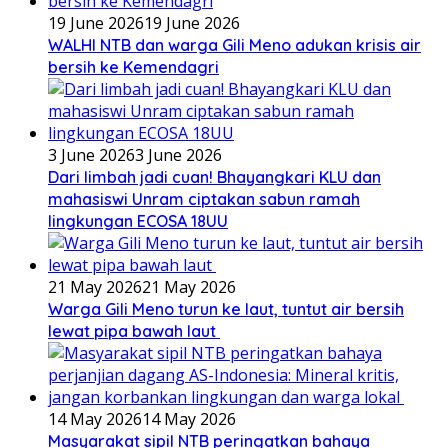
19 June 2026
19 June 2026
WALHI NTB dan warga Gili Meno adukan krisis air
bersih ke Kemendagri
3 June 2026
3 June 2026
Dari limbah jadi cuan! Bhayangkari KLU dan
mahasiswi Unram ciptakan sabun ramah
lingkungan ECOSA 18UU
21 May 2026
21 May 2026
Warga Gili Meno turun ke laut, tuntut air bersih
lewat pipa bawah laut
14 May 2026
14 May 2026
Masyarakat sipil NTB peringatkan bahaya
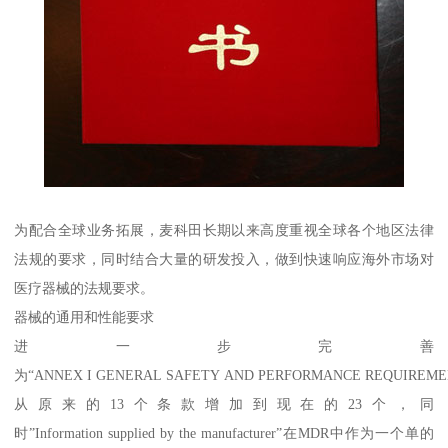
为配合全球业务拓展，麦科田长期以来高度重视全球各个地区法律
法规的要求，同时结合大量的研发投入，做到快速响应海外市场对
医疗器械的法规要求。
器械的通用和性能要求
进一步完善
为“ANNEX I GENERAL SAFETY AND PERFORMANCE REQUIREM
从原来的13个条款增加到现在的23个，同
时”Information supplied by the manufacturer”在MDR中作为一个单的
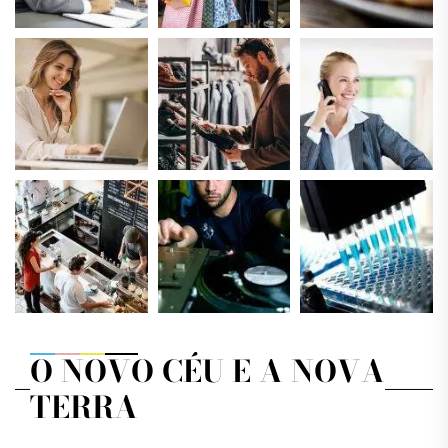
O NOVO CÉU E A NOVA
TERRA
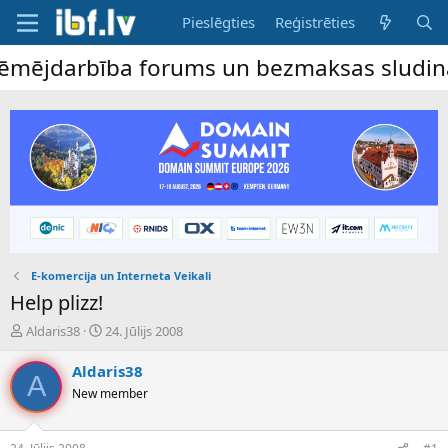
Pieslēgties
Reģistrēties
jdarbība forums un bezmaksas sludinājumu 
E-komercija un Interneta Veikali
Help plizz!
P
S
Aldaris38
24. Jūlijs 2008
a
ā
v
k
Aldaris38
A
e
u
New member
d
m
i
a
e
d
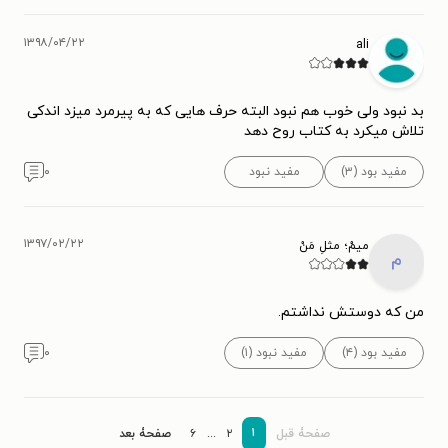
۱۳۹۸/۰۴/۲۲
ali
بد نبود ولی خوب هم نبود البته حرف هایی که به پیرمرد میزد اندکی
تلاش میکرد به کتاب روح دهد
مفید بود (۳)
مفید نبود
۰
۱۳۹۷/۰۲/۲۲
میمْ؛ مثلِ مَنْ
م
من که دوستش نداشتم.
مفید بود (۴)
مفید نبود (۱)
۰
۱
صفحۀ قبل
۲
...
۶
صفحۀ بعد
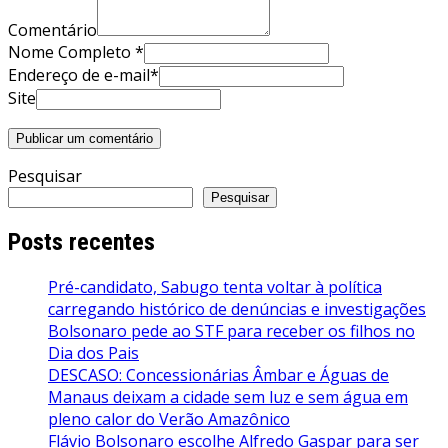
Comentário
Nome Completo *
Endereço de e-mail*
Site
Pesquisar
Pesquisar
Posts recentes
Pré-candidato, Sabugo tenta voltar à política
carregando histórico de denúncias e investigações
Bolsonaro pede ao STF para receber os filhos no
Dia dos Pais
DESCASO: Concessionárias Âmbar e Águas de
Manaus deixam a cidade sem luz e sem água em
pleno calor do Verão Amazônico
Flávio Bolsonaro escolhe Alfredo Gaspar para ser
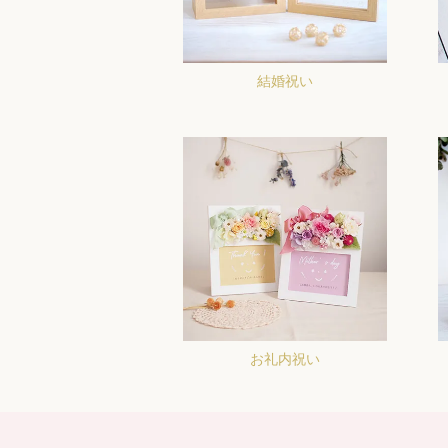
結婚祝い
お礼内祝い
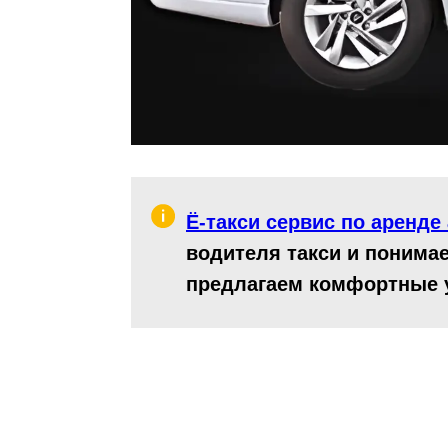
Ё-такси сервис по аренде
водителя такси и понима
предлагаем комфортные у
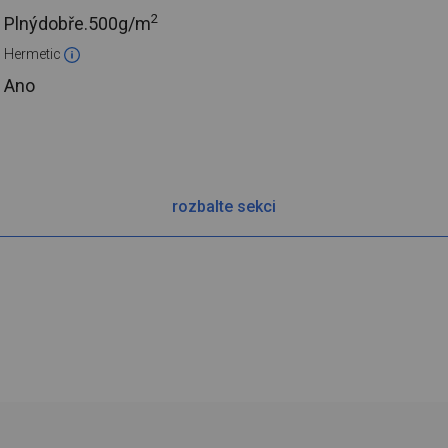
2
Plnýdobře.
500g/m
Hermetic
Ano
rozbalte sekci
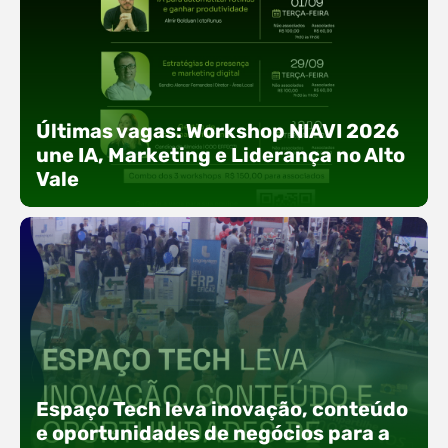
Últimas vagas: Workshop NIAVI 2026
une IA, Marketing e Liderança no Alto
Vale
Com o objetivo de impulsionar a produtividade, a
presença digital e a gestão nas empresas do
Espaço Tech leva inovação, conteúdo
Alto Vale, o Núcleo de Tecnologia da Informação
(NIAVI), Polo ACATE-ACIRS, realiza a edição
e oportunidades de negócios para a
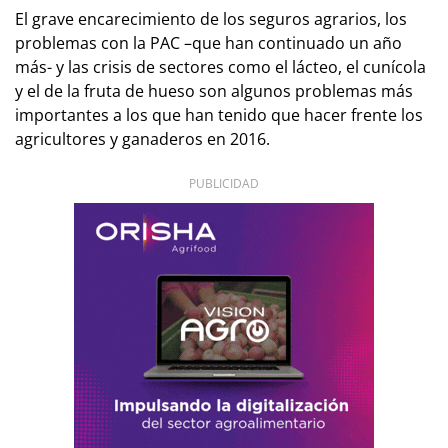
El grave encarecimiento de los seguros agrarios, los
problemas con la PAC –que han continuado un año
más- y las crisis de sectores como el lácteo, el cunícola
y el de la fruta de hueso son algunos problemas más
importantes a los que han tenido que hacer frente los
agricultores y ganaderos en 2016.
PUBLICIDAD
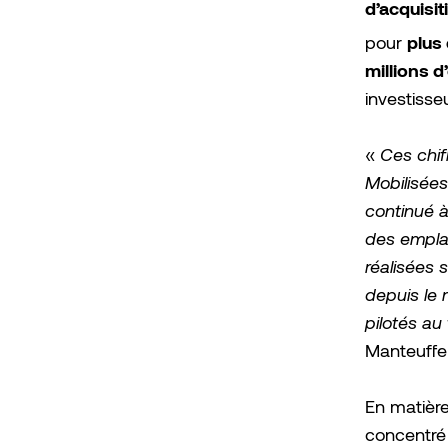
d’acquisit
plus
pour
millions d
investisse
«
Ces chif
Mobilisées
continué à
des empla
réalisées 
depuis le 
pilotés au
Manteuffe
En matière
concentré 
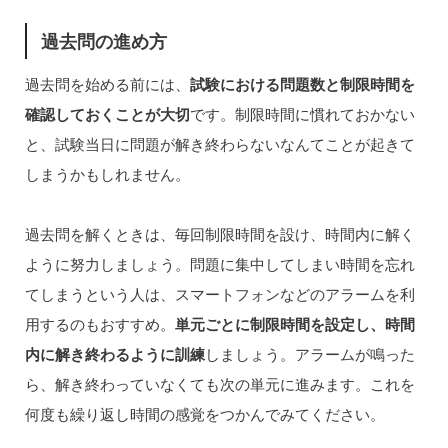
過去問の進め方
過去問を始める前には、
試験における問題数と制限時間を
確認しておくことが大切
です。制限時間に慣れておかない
と、試験当日に問題が解き終わらないなんてことが起きて
しまうかもしれません。
過去問を解くときは、毎回制限時間を設け、時間内に解く
ように努力しましょう。問題に集中してしまい時間を忘れ
てしまうという人は、スマートフォンなどのアラームを利
用するのもおすすめ。
単元ごとに制限時間を設定し、時間
内に解き終わるように訓練
しましょう。アラームが鳴った
ら、解き終わっていなくても次の単元に進みます。これを
何度も繰り返し時間の感覚をつかんでみてください。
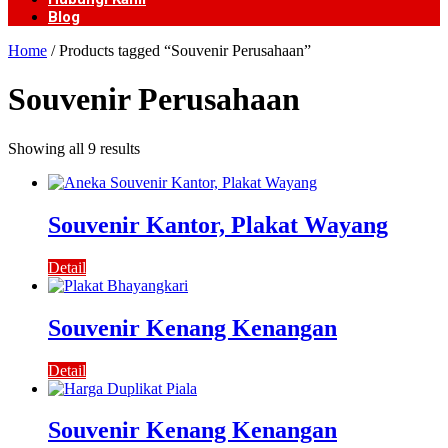
Blog
Home
/ Products tagged “Souvenir Perusahaan”
Souvenir Perusahaan
Showing all 9 results
Souvenir Kantor, Plakat Wayang
Detail
Souvenir Kenang Kenangan
Detail
Souvenir Kenang Kenangan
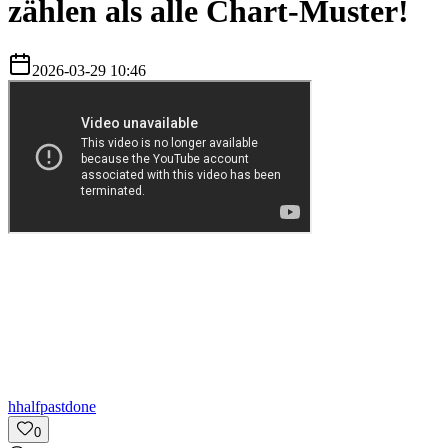
zählen als alle Chart-Muster!
2026-03-29 10:46
h
halfpastdone
0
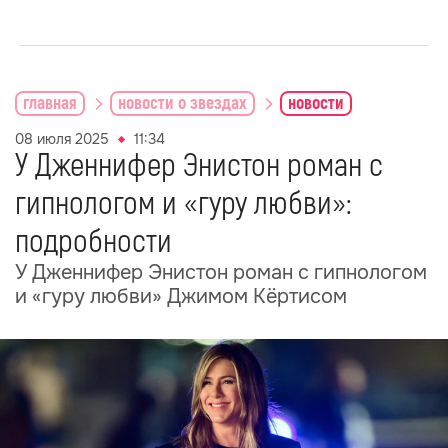
главная
новости о звездах
новости
08 июля 2025
11:34
У Дженнифер Энистон роман с
гипнологом и «гуру любви»:
подробности
У Дженнифер Энистон роман с гипнологом
и «гуру любви» Джимом Кёртисом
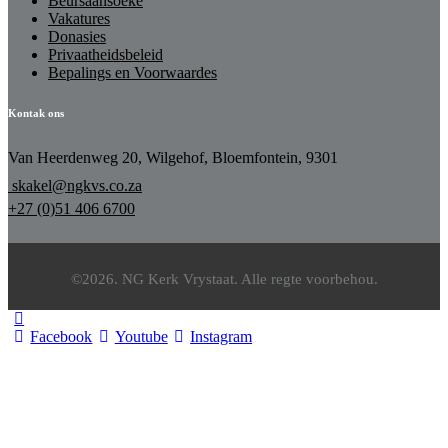
Beursaansoeke
Vakatures
Donasies
Privaatheidsbeleid
Bepalings en Voorwaardes
Kontak ons
Van Heerdenweg 20, Wilgehof, Bloemfontein, 9301
skakel@ngkvs.co.za
+27 (0)51 406 6700
©2026. NG Kerk Vrystaat. Alle regte voorbehou.
Facebook
Youtube
Instagram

※ ※ ※

WHAT IS NEEDED: Leave out the pictures and copy everything else in the records word for word.

PROBLEM SOLUTION:
19 June 2026
19 June 2026
WALHI NTB dan warga Gili Meno adukan krisis air
bersih ke Kemendagri
3 June 2026
3 June 2026
Dari limbah jadi cuan! Bhayangkari KLU dan
mahasiswi Unram ciptakan sabun ramah
lingkungan ECOSA 18UU
21 May 2026
21 May 2026
Warga Gili Meno turun ke laut, tuntut air bersih
lewat pipa bawah laut
14 May 2026
14 May 2026
Masyarakat sipil NTB peringatkan bahaya
为配合全球业务拓展，麦科田长期以来高度重视全球各个地区法律
法规的要求，同时结合大量的研发投入，做到快速响应海外市场对
医疗器械的法规要求。
器械的通用和性能要求
进一步完善
为“ANNEX I GENERAL SAFETY AND PERFORMANCE REQUIREM
从原来的13个条款增加到现在的23个，同
时”Information supplied by the manufacturer”在MDR中作为一个单的
O NOVO CÉU E A NOVA
TERRA
Pieslēgties
Reģistrēties
jdarbība forums un bezmaksas sludinājumu 
E-komercija un Interneta Veikali
Help plizz!
P
S
Aldaris38
24. Jūlijs 2008
a
ā
v
k
Aldaris38
A
e
u
New member
d
m
i
a
e
d
۱۳۹۸/۰۴/۲۲
ali
بد نبود ولی خوب هم نبود البته حرف هایی که به پیرمرد میزد اندکی
تلاش میکرد به کتاب روح دهد
مفید بود (۳)
مفید نبود
۰
۱۳۹۷/۰۲/۲۲
میمْ؛ مثلِ مَنْ
م
من که دوستش نداشتم.
مفید بود (۴)
مفید نبود (۱)
۰
۱
صفحۀ قبل
۲
...
۶
صفحۀ بعد
Comentário
Nome Completo *
Endereço de e-mail*
Site
Pesquisar
Pesquisar
Posts recentes
Pré-candidato, Sabugo tenta voltar à política
carregando histórico de denúncias e investigações
Bolsonaro pede ao STF para receber os filhos no
Dia dos Pais
DESCASO: Concessionárias Âmbar e Águas de
Manaus deixam a cidade sem luz e sem água em
pleno calor do Verão Amazônico
Flávio Bolsonaro escolhe Alfredo Gaspar para ser
結婚祝い
お礼内祝い
Ё-такси сервис по аренде
водителя такси и понима
предлагаем комфортные у
2
Plnýdobře.
500g/m
Hermetic
Ano
rozbalte sekci
Últimas vagas: Workshop NIAVI 2026
une IA, Marketing e Liderança no Alto
Vale
Com o objetivo de impulsionar a produtividade, a
presença digital e a gestão nas empresas do
Espaço Tech leva inovação, conteúdo
Alto Vale, o Núcleo de Tecnologia da Informação
(NIAVI), Polo ACATE-ACIRS, realiza a edição
e oportunidades de negócios para a
El grave encarecimiento de los seguros agrarios, los
problemas con la PAC –que han continuado un año
más- y las crisis de sectores como el lácteo, el cunícola
y el de la fruta de hueso son algunos problemas más
importantes a los que han tenido que hacer frente los
agricultores y ganaderos en 2016.
PUBLICIDAD
d’acquisit
plus
pour
millions d
investisse
«
Ces chif
Mobilisées
continué à
des empla
réalisées 
depuis le 
pilotés au
Manteuffe
En matière
concentré 
過去問の進め方
過去問を始める前には、
試験における問題数と制限時間を
確認しておくことが大切
です。制限時間に慣れておかない
と、試験当日に問題が解き終わらないなんてことが起きて
しまうかもしれません。
過去問を解くときは、毎回制限時間を設け、時間内に解く
ように努力しましょう。問題に集中してしまい時間を忘れ
てしまうという人は、スマートフォンなどのアラームを利
用するのもおすすめ。
単元ごとに制限時間を設定し、時間
内に解き終わるように訓練
しましょう。アラームが鳴った
ら、解き終わっていなくても次の単元に進みます。これを
何度も繰り返し時間の感覚をつかんでみてください。
Blog
Home
/ Products tagged “Souvenir Perusahaan”
Souvenir Perusahaan
Showing all 9 results
Souvenir Kantor, Plakat Wayang
Detail
Souvenir Kenang Kenangan
Detail
Souvenir Kenang Kenangan
zählen als alle Chart-Muster!
2026-03-29 10:46
h
halfpastdone
0
главная
новости о звездах
новости
08 июля 2025
11:34
У Дженнифер Энистон роман с
гипнологом и «гуру любви»:
подробности
У Дженнифер Энистон роман с гипнологом
и «гуру любви» Джимом Кёртисом
Beursaansoeke
Vakatures
Donasies
Privaatheidsbeleid
Bepalings en Voorwaardes
Kontak ons
Van Heerdenweg 20, Wilgehof, Bloemfontein, 9301
skakel@ngkvs.co.za
+27 (0)51 406 6700
©2026. NG Kerk Vrystaat. Alle regte voorbehou.
Facebook
Youtube
Instagram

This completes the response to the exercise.